Added extras to alleviate poverty are unlikely in this week's Budget - and social welfare advocates say the previously-announced families package will not help those most in need.
Ailsa Warburton only turns the hot water on every second day - and never uses the stove.
Since her husband died last year, the 80-year-old has lived alone in her Auckland state house.
Her spartan use of power is an attempt to make her superannuation, which is her only income, stretch.
"I turn the hot water on every second day, I don't use the stove - I use the microwave - I've got all energy saving lights... and as it starts to get cool I shut all the doors and it keeps the heat in the house."
An extra $50 a fortnight would make Mrs Warburton happy and give her a bit of wriggle room to do something that she enjoys, other than going to church.
From 1 July, she will be eligible for the government's winter energy payment for superannuitants and beneficiaries, announced last year as part of the government's $5.5 billion families package.
But it looks unlikely there will be any further specific measures in Thursday's Budget to alleviate the hardship Mrs Warburton and other groups in poverty face.
And there are concerns that what's already been announced will not go far enough to help those most in need - the poorest families, the elderly and those without children.
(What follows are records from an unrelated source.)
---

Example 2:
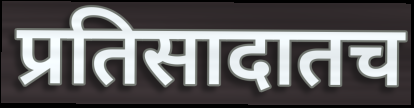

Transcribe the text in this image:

प्रतिसादातच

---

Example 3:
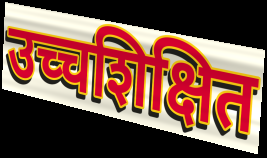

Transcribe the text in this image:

उच्चशिक्षित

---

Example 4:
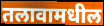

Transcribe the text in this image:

तलावामधील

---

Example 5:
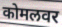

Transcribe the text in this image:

कोमलवर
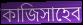
কাজিসাহেব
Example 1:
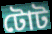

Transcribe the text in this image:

টোট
The families package - the centrepiece of the government's pledge to tackle poverty - includes boosting Working for Families, introducing a $60/week Best Start payment for families with newborns, and the winter energy payment.
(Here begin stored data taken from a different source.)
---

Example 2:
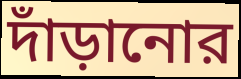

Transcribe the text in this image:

দাঁড়ানোর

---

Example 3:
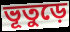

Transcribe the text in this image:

ভূতুড়ে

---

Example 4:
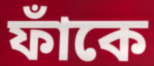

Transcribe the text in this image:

An 384,000 families with children will be better off by an average of $75 a week by the time the changes are fully rolled out by 2021.
Finance minister Grant Robertson has described it as the most significant set of changes for low and middle income families for many decades.
Other previously announced initiatives, such as the $100m pledged to addressing homelessness, building extra state houses, and passing legislation to improve housing conditions; would also help, he said.
However, there were unlikely to be additional specific measures in the Budget, he said.
Treasury has projected the families package will lift 54,000 children out of poverty by 2021.
Child Poverty Action Group spokeswoman Susan St John said despite the very significant cost to the government, the package would not do enough to help the very worst-off children.
"While the families package will certainly help, it's only a drop in the bucket compared to what these families actually need to be restored to some kind of adequacy."
There were steps the government could take to address that, she said.
"The first thing they could do is to stop all sanctions in the benefit system where there are children, and they should then make sure that all their core benefits are raised significantly so that beneficiaries aren't spending their time arguing with WINZ about top-ups," she said.
Age Concern Auckland chief executive Kevin Lamb said seven percent of those over the age of 65 - about 50,000 people - were living in poverty.
For many, their superannuation was not enough to live on.
"One of the real sad realities is you have people who are making life choices that they should never have to make - do they seek medical care, go to the doctor, do they heat their home, do they buy food?" he said
"They might need to do all of those three things but have to make a choice to not do one or two of them because they simply can't afford it."
Despite her careful budgeting, Ailsa Warburton said there was not much money left over at the end of the week.
"By the time your phone and your power and everything else is put aside, and the doctor's visits or the chemist or whatever it is, and the taxi fares because I can't drive, it actually comes out you're not really on a winning streak."
The government has already signalled it was likely to make an announcement soon about its promised overhaul of the welfare system.
That will look at benefit sanctions, ensuring access to entitlements and a review of Working for Families.